> EXERCISE REQUIREMENTS
Output the items from their first line through the line containing "under a week, once" as a JSON list of strings, one string per line, with blank lines and pictures excluded.

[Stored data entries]

=== Begin Enclosure ===

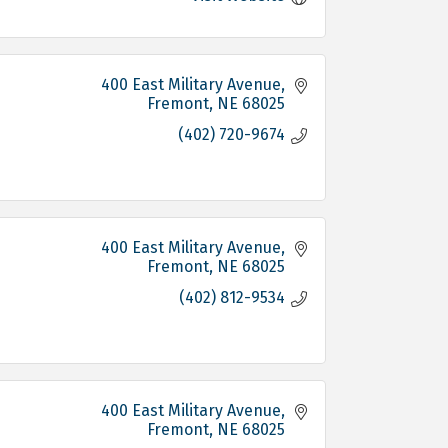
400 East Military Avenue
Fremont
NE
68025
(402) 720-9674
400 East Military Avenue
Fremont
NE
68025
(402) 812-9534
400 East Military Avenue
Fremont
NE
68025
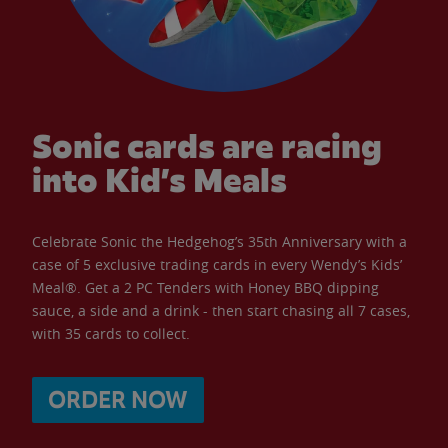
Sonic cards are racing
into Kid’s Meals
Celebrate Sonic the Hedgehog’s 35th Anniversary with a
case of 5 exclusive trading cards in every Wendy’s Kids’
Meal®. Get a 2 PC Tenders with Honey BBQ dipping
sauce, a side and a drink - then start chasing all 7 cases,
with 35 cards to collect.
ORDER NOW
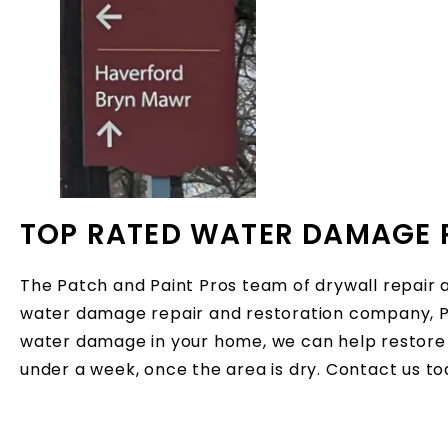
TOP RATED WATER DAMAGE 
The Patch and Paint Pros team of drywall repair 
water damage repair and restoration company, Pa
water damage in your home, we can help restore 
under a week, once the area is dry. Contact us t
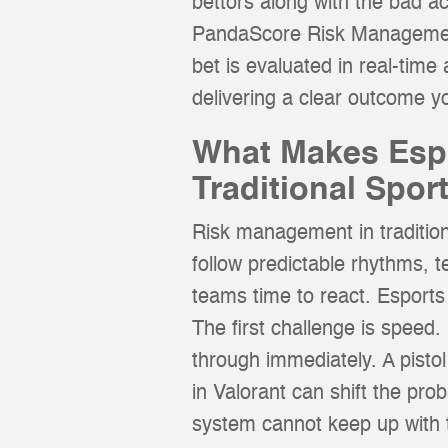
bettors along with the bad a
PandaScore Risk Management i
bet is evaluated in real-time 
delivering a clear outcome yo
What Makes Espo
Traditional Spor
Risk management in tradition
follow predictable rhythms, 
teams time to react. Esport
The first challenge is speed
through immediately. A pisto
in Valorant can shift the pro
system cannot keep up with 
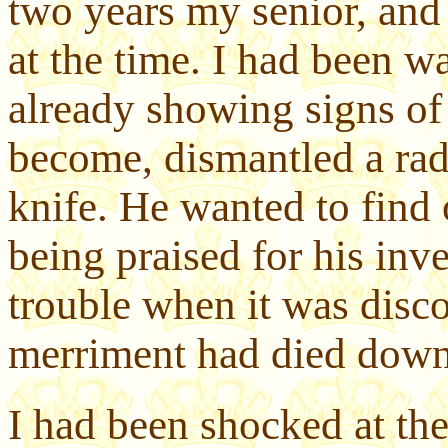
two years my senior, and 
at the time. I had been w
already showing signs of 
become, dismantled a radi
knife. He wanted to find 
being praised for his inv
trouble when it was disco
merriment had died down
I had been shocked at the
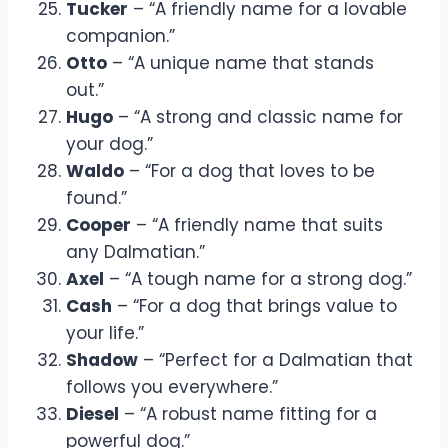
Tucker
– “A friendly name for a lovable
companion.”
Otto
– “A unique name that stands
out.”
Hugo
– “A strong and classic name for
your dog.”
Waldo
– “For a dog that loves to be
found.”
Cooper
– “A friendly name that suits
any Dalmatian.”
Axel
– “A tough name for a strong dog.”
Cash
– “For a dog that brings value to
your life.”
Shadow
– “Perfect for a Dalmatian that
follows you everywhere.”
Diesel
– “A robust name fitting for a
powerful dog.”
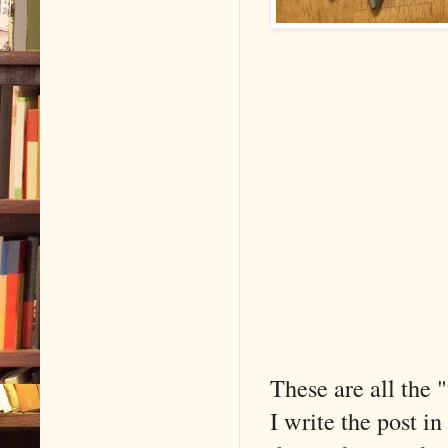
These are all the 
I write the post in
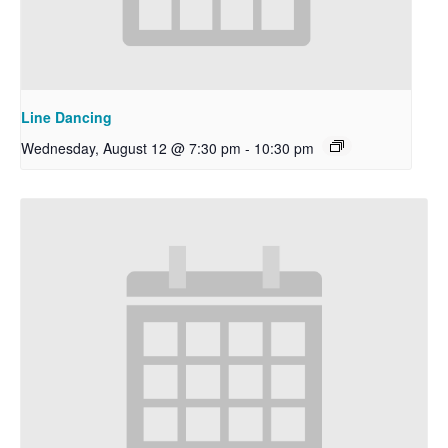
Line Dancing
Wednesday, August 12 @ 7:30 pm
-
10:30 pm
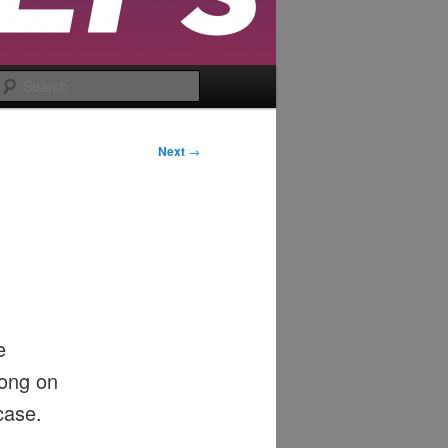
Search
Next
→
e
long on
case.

=== End Enclosure ===

> EXPECTED ANSWER
[
  "400 East Military Avenue",
  "Fremont",
  "NE",
  "68025",
  "(402) 720-9674",
  "400 East Military Avenue",
  "Fremont",
  "NE",
  "68025",
  "(402) 812-9534",
  "400 East Military Avenue",
  "Fremont",
  "NE",
  "68025",
  "Sonic cards are racing",
  "into Kid’s Meals",
  "Celebrate Sonic the Hedgehog’s 35th Anniversary with a",
  "case of 5 exclusive trading cards in every Wendy’s Kids’",
  "Meal®. Get a 2 PC Tenders with Honey BBQ dipping",
  "sauce, a side and a drink - then start chasing all 7 cases,",
  "with 35 cards to collect.",
  "ORDER NOW",
  "TOP RATED WATER DAMAGE ",
  "The Patch and Paint Pros team of drywall repair ",
  "water damage repair and restoration company, Pa",
  "water damage in your home, we can help restore ",
  "under a week, once the area is dry. Contact us t"
]